Okay, I'll mark this one for 0.15 so we change the tmin/tmax def assuming nobody else has objections. I should be able to do it this week.

rkmaddox commented 7 years ago

+1 for positive lags. If you think of the TRF (no S) when a stimulus is a bunch of clicks (so, x = click train, y = EEG signal), then the brain response should be at positive lags, because a click causes the brain signal to wobble after the click happens.

I agree that it gets a little hairier with the STRF, but positive lags still make by far the most sense to me.

larsoner commented 7 years ago

(And sorry in advance to any early dev adopters who might have code that will break due to this change.)

choldgraf commented 7 years ago

@larsoner this was a good catch before 0.15...it would have been way more annoying to fix this after users had started incorporating it using the pip version. IMO when it's on master anything goes in terms of breaking changes :-)

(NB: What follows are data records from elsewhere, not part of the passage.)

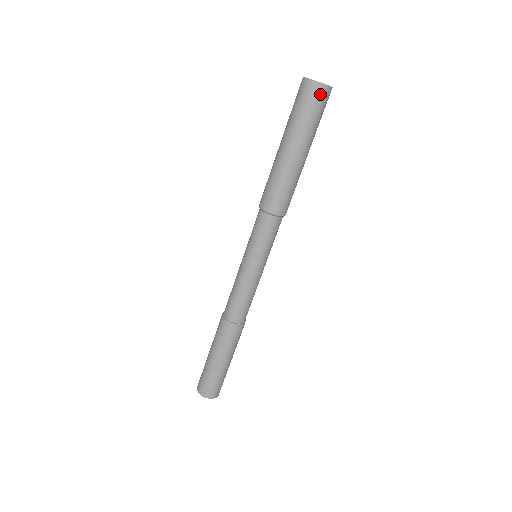
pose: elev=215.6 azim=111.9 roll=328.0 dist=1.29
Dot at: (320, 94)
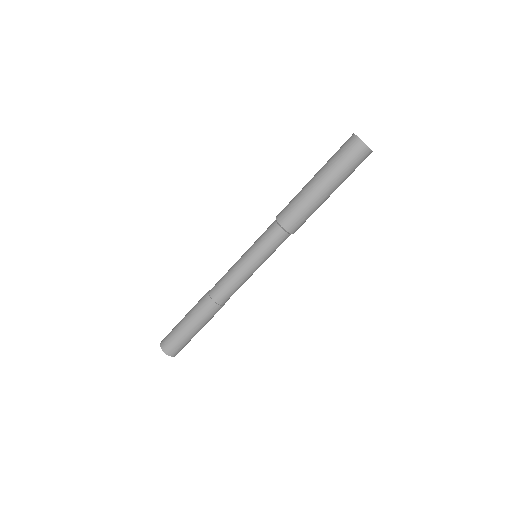
Dot at: occluded
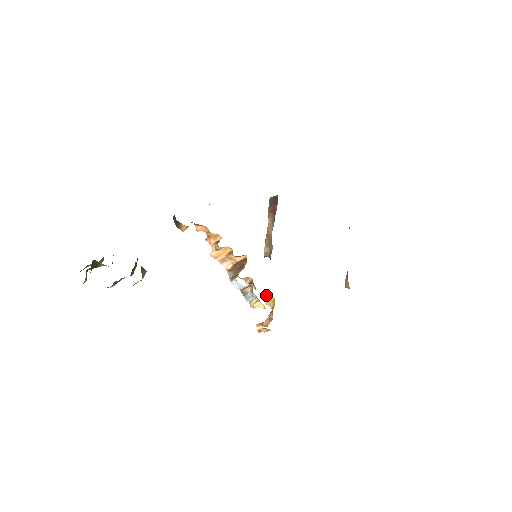
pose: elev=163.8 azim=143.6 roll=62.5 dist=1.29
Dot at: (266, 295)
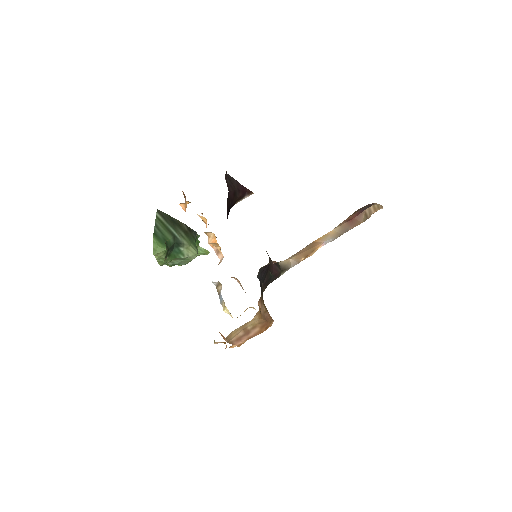
Dot at: occluded
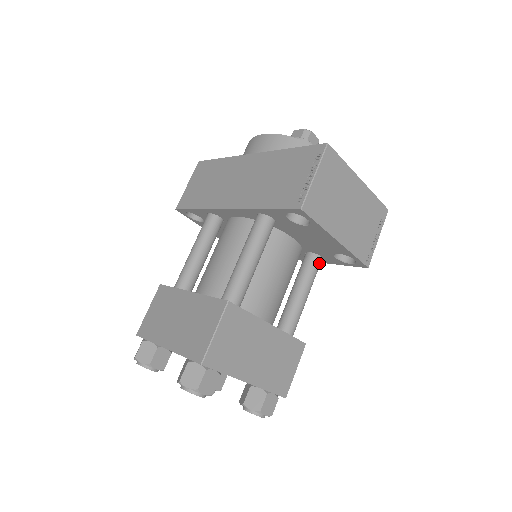
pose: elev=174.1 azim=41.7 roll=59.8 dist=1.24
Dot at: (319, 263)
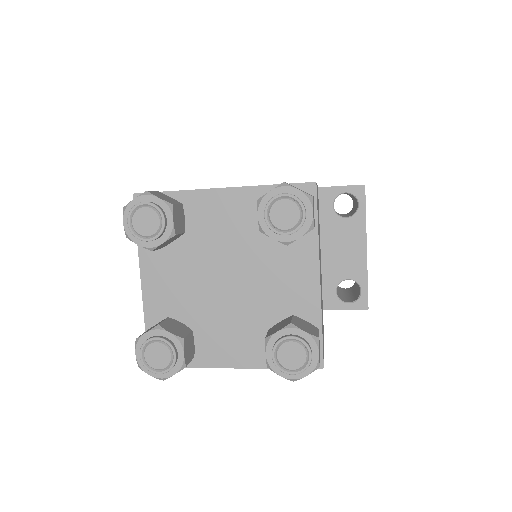
Dot at: occluded
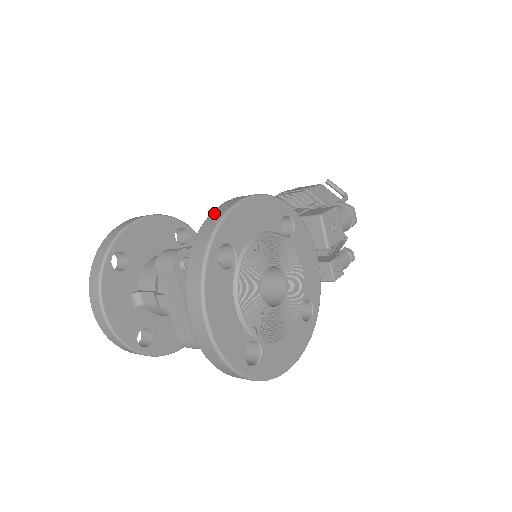
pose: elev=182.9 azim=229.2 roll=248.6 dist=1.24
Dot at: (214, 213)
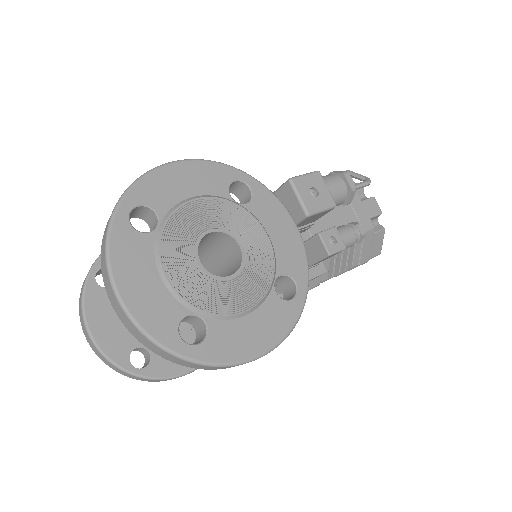
Dot at: occluded
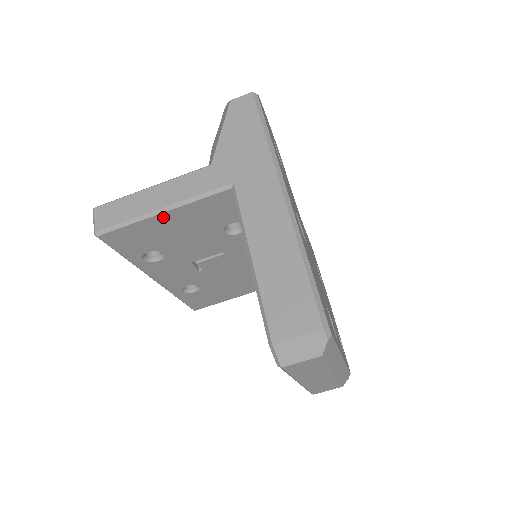
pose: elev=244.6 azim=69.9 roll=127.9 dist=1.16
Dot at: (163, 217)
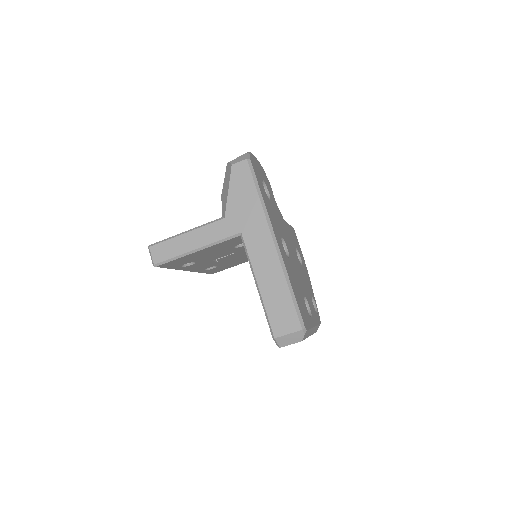
Dot at: (197, 252)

nbara commented 7 years ago

+1 for positive lags as well

larsoner commented 7 years ago

@nbara before you put too much time/effort into updating an example in #4546 (which I just bothered you about) let me take care of the lags. Because yours should then be reversed / negative while plotting.

choldgraf commented 7 years ago

looks like we're on the same page...in that case: https://youtu.be/U3HMZsDioB8?t=4m17s

agramfort commented 7 years ago

good we don't release often enough :)

larsoner commented 6 years ago

@nbara are you still using ReceptiveField much? Any interest in adding the inverse transform bits? Sounds like we have converged on setting it to patterns_. I say we just compute it when doing fit since it should be a small cost compared to the other steps.